If you landed here without reading Part 1 of this article, I recommend you head there and give it quick read ;)
Blind Threat Hunting?
Let’s continue where we left off. The cyber security industry largely regards Threat Hunting as the art of seeking threats that we don’t know we don’t know (unknown unknowns). An example of this would be the activity of a threat actor that has dwelled in your network for months, exfiltrating data and disseminating back doors, unknown to your cyber team, avoiding the vast majority of your security controls. Common lore states that this is some of the most difficult and complex tasks that can be undertaken by a security team.
Following the knowledge matrix explained in Part 1, we can’t rely on:
- standard detection rules based off known attacker techniques, the domain of known knowns.
- IOCs, IOA (indicators of attack) and other derivative indices that are the result of novel research into zero-days and general threat actor TTPs, usually requiring higher degrees of expertise for their implementation, the domain of known unknowns.
So then, which types of activities would threat hunting perform, avoiding the use of known detection rules, IOCs, IOA, and generally, any form of structured evidence of system intrusions? Let’s not forget: we are supposed to not know that we don't know these things (unknown unknowns)
. It’s like looking for unseen (unknown) unseen (unknowns) objects. We could imagine such a process would hypothetically go this way:
Leveraging available datasets, threat hunters would craft queries that explore the data in a heuristic way: statistical analysis, stacking methods, unsupervised machine learning algorithms (K-Means clustering, Hierarchical clustering, Neural networks, etc.). Let’s remember: in this hypothetical world of “unknown unknowns”, we don’t know what we are looking for, so we can only rely on data visualization and manipulation techniques hoping this will surface suspicious patterns. In other words: we will know it when we see it, not before. Hold on, I know you are thinking about the consequences of this statement, let’s keep pulling on this thread.
Let’s say that as a result of our efforts, for an “n” period of time, some suspicious patterns are revealed. How did we determine these were “suspicious”, as opposed to “normal”, is not something we will explore in this article1. Let’s just assume we did find “suspicious” events which are indicative of threat actor activity.
A deeper investigation into the events uncovered via threat hunting would eventually reveal the presence of a threat actor, and DFIR would unravel the system of backdoors and past activity performed by the intruder.
Revisiting the narrative
This tale sounds nice right? Well let’s now deconstruct this narrative with a few observations:
In the real world, how would you ever justify such a programme to the decision makers that make budgets for such tasks? We are basically asking them to trust an open ended process with a loosely coupled orientation based on playing with data in various ways with the hope we will strike gold and find “suspicious stuff”
The hypothetical approach described above completely dismisses the collective knowledge ammased and structured by the cyber community. Complicated, ordered cyber threat knowledge like MITRE ATT&CK would go unnoticed since we are only looking for “unknown unknowns”. By definition, there is no amount of previously organized knowledge that can help you anticipate these types of eventualities.This approach obviates deeply complex, highly structured, crowd sourced, community-validated insight into attacker tactics, techniques and procedures (TTPs) which organizes past knowledge into useful semantic categories. In other words, the search for the unknown unknowns repels any attempt at leveraging any form of structured knowledge that would constrain the open-ended nature of this approach.

## SHORT EXERCISE 1
Print the stretch of the threat hunting article from "Following the knowledge" through "of known unknowns.".
## SHORT EXERCISE 2
According to the threat hunting article, what does the cyber security industry largely regard Threat Hunting as?
The data after the threat hunting article isn't needed for anything here.

Dataset items
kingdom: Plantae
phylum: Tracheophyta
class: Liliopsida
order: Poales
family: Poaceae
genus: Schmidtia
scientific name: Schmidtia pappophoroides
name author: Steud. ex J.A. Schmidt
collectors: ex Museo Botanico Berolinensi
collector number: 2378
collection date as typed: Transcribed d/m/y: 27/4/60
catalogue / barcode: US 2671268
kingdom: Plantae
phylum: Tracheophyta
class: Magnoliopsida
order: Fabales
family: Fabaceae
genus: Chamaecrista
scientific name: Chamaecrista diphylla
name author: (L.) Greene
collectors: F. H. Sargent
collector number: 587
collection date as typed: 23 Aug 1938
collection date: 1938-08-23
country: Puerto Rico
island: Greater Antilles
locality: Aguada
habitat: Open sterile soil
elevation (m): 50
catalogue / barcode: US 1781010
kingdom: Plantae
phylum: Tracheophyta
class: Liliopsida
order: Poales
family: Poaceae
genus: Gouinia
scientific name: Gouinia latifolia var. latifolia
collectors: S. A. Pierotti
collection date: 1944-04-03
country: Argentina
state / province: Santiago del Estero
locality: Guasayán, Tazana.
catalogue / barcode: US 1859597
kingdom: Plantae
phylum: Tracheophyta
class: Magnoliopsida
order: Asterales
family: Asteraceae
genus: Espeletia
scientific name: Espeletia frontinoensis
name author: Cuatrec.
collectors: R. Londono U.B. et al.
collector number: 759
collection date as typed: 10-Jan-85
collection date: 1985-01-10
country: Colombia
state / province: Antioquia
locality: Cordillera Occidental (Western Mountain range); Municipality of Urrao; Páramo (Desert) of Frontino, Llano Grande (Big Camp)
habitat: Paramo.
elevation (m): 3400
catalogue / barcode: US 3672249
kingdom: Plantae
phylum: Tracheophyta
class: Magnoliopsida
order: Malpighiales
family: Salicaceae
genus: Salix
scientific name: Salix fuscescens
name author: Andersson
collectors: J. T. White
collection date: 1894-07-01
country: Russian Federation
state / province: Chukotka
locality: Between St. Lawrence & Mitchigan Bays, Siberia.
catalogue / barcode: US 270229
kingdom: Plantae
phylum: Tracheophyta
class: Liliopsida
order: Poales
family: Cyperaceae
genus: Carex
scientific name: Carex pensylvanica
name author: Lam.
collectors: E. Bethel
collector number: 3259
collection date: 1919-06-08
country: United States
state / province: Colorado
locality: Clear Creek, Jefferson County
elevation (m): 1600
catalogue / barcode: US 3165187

## FULL OUTPUT 1
Following the knowledge matrix explained in Part 1, we can’t rely on:
- standard detection rules based off known attacker techniques, the domain of known knowns.
- IOCs, IOA (indicators of attack) and other derivative indices that are the result of novel research into zero-days and general threat actor TTPs, usually requiring higher degrees of expertise for their implementation, the domain of known unknowns.

## FULL OUTPUT 2
The art of seeking threats that we don't know we don't know (unknown unknowns).